WHEN THEN-TEMPLE athletic director Bill Bradshaw hired former Penn Stater Al Golden to be the school's new football coach a little over a decade ago, the Owls were coming off an 0-11 season that had been preceded by 2-9 and 1-11. Bradshaw's words that day were prophetic: "If (Golden's) getting hired by another program in four or five years, then we've got the right guy."
Five seasons and 27 wins later, Golden was on his way to Miami. But not before the culture had been changed. Maybe forever.
Four years ago, just before he left North Broad, Bradshaw gave the job to former assistant Matt Rhule. This time, the Owls were coming off a 4-7 under Steve Addazio, who never really seemed to want to be here. Rhule did. In fact, very much so. He went from 2-10 to 6-6 to 10-4 and now 10-3 and an American Athletic Conference title, the program's first since 1967.
And now he's gone, to Baylor. There were rumors that Oregon was after him, too. Last year, Missouri courted him. Baylor's AD was the former AD at Missouri.

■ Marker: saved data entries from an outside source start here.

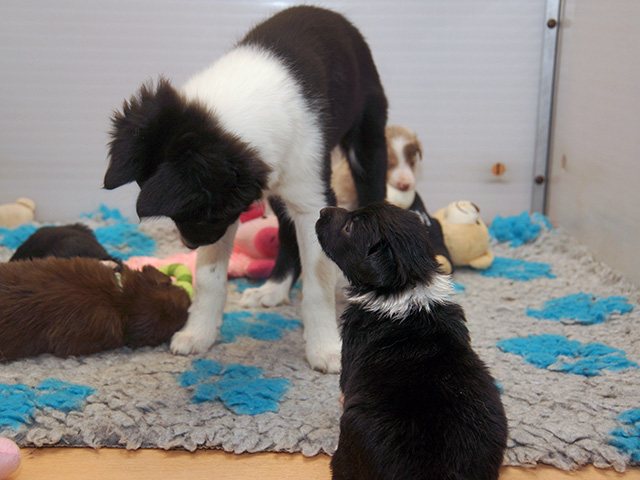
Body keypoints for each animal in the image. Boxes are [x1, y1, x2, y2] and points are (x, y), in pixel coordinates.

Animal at [103, 6, 389, 372]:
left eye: (204, 213)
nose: (190, 244)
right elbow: (209, 276)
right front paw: (199, 333)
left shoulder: (312, 202)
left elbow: (318, 285)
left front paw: (325, 349)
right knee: (285, 235)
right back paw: (274, 289)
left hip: (368, 143)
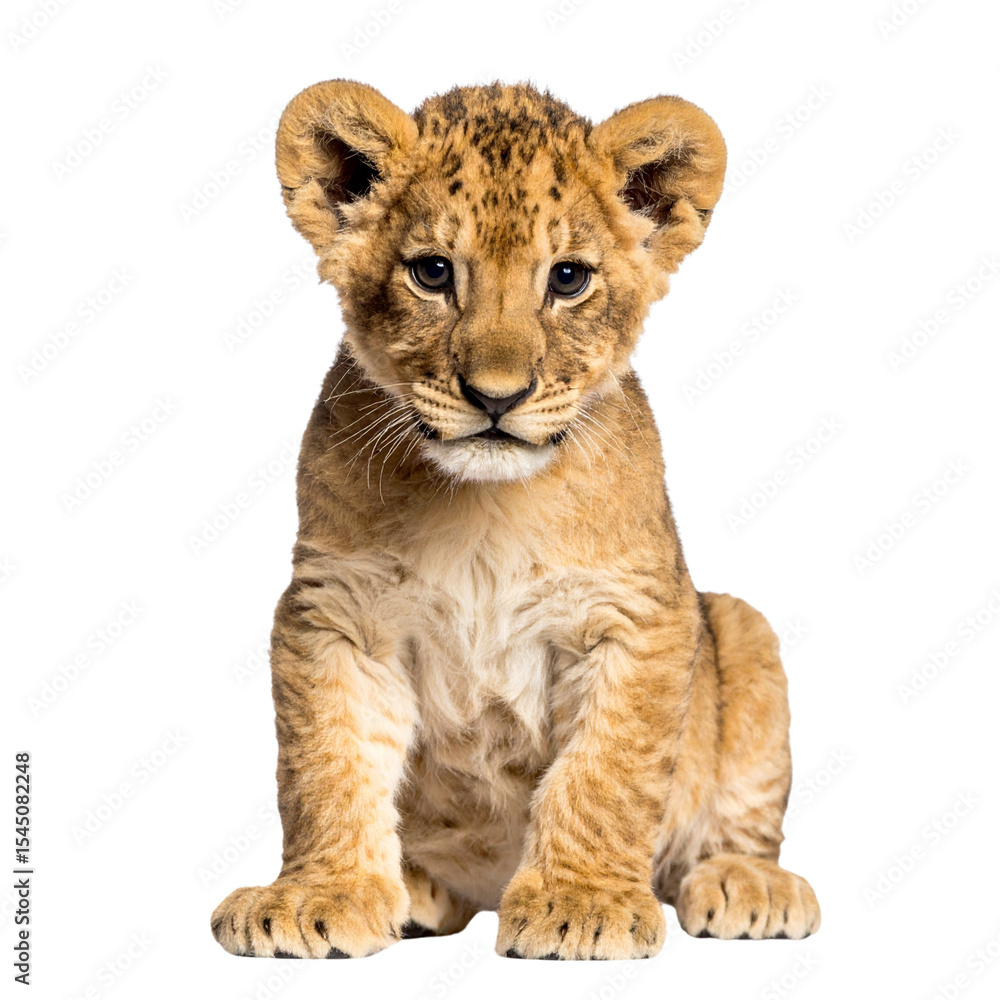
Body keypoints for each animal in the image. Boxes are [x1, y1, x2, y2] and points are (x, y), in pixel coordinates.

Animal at [210, 79, 820, 962]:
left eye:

This is what happens when you don't play in a Power Five conference. It's mostly a matter of when and where to, if you're successful. Ask Houston, which just lost Tom Herman to Texas after only two years. Or South Florida, which might lose Willie Taggart to Oregon after four years. Or Western Michigan, which looks as if it could lose P.J. Fleck to somebody. Also after four. That's just the way the college sports universe operates. Everyone is looking to move up, for all the obvious reasons. And schools such as Temple, despite everything that's gone on these last two years, can only try to come up with another right guy.
Patrick Kraft, Bradshaw's successor, is tasked with making that call. He gets the reality.
And really, what more was there for Rhule to do here, unless Temple somehow were to get into the ACC or Big 12 someday? But that day, if it comes at all, probably won't happen anytime soon. There's only so much you can accomplish at a non-Power Five program. And that's not changing, either.
Rhule earned this shot. We'll see what he does with it. But he's not Temple's concern anymore. It's time to start fresh once again. The difference is, Temple is no longer dealing from a position of weakness, perceived or otherwise. It's not Penn State, and never will be. But neither is it a punch line. Those days are history. Still, you can only get so far in the AAC. And this year, it wasn't the Cotton Bowl.
"We're excited for this challenge," Kraft said Tuesday after the news that Rhule was leaving. "Matt continued the evolution of the program, put us on the national scene. He took it to another level. It's a great opportunity for us to continue that momentum. We turn the page. I'm very passionate about . . . what's in front of us."
He should be. He'll most certainly have a larger, deeper talent pool to choose from. Temple might not necessarily be a destination yet, but it's way higher on the food chain than ever before. That's something. But the hardest part isn't always about getting there. Sometimes, there's more involved in keeping it there.
"The landscape is this way," Kraft said. "I can't say the individual we hire is going to stay forever. Matt had a lot of opportunities last year and stayed. That's part of it. It doesn't surprise me. It is what it is.
"These things move very fast. It was quick, 24 hours. I wanted him to make the right decision for his family and himself. He left (Temple) in a better place. The important thing is to make sure we get a good fit. (A candidate) has to understand the institution, where it's located. It's not just an X-and-O job. It's a vocation almost. Matt found a way to be really a voice for us. It's hard to put a price on that. He was the engine in that building. But there were a lot of people behind that, too."
Transitions can be tricky, no matter how much due diligence goes into the process. Ed Foley, who's worked for the last three coaches, will be the interim guy for the Military Bowl against Wake Forest on Dec. 27. Rhule will take some folks with him to Waco, Texas, which is about as far removed from 10th and Diamond as you can get. He told me last year that Phil Snow, who's built one of the nation's best defenses, would be a good choice. We'll see. Snow has never been in charge of his own program. Foley was the head coach at Fordham for two years in the early 2000s. Four years ago, the players wanted Rhule. That didn't mean they had to be right. Who knows whether they feel as strongly about anyone who's already there this time, or whether that would even be an overriding factor? Because times have changed. They just haven't changed enough to make Temple much more than a steppingstone. Albeit a higher-profile steppingstone.
A lot of programs would trade places with Temple. Think about how many laughs that would have gotten you before Golden arrived.
Rhule's departure was inevitable. But remember this: Back in the mid-1990s, when the Owls were ill-equipped to compete in the old Big East, John Chaney showed up at practice the day after Ron Dickerson had quit and then changed his mind following a loss at Pitt. And he duly noted, as only he could, that not even Knute Rockne could win here. Well, the last three guys combined have had five seasons of at least eight victories from 2009 through now.
If things work out once more, Temple will be going through this about four years from now. It might not be ideal, but there are far worse problems to have.
It's called progress. And the price that goes with it.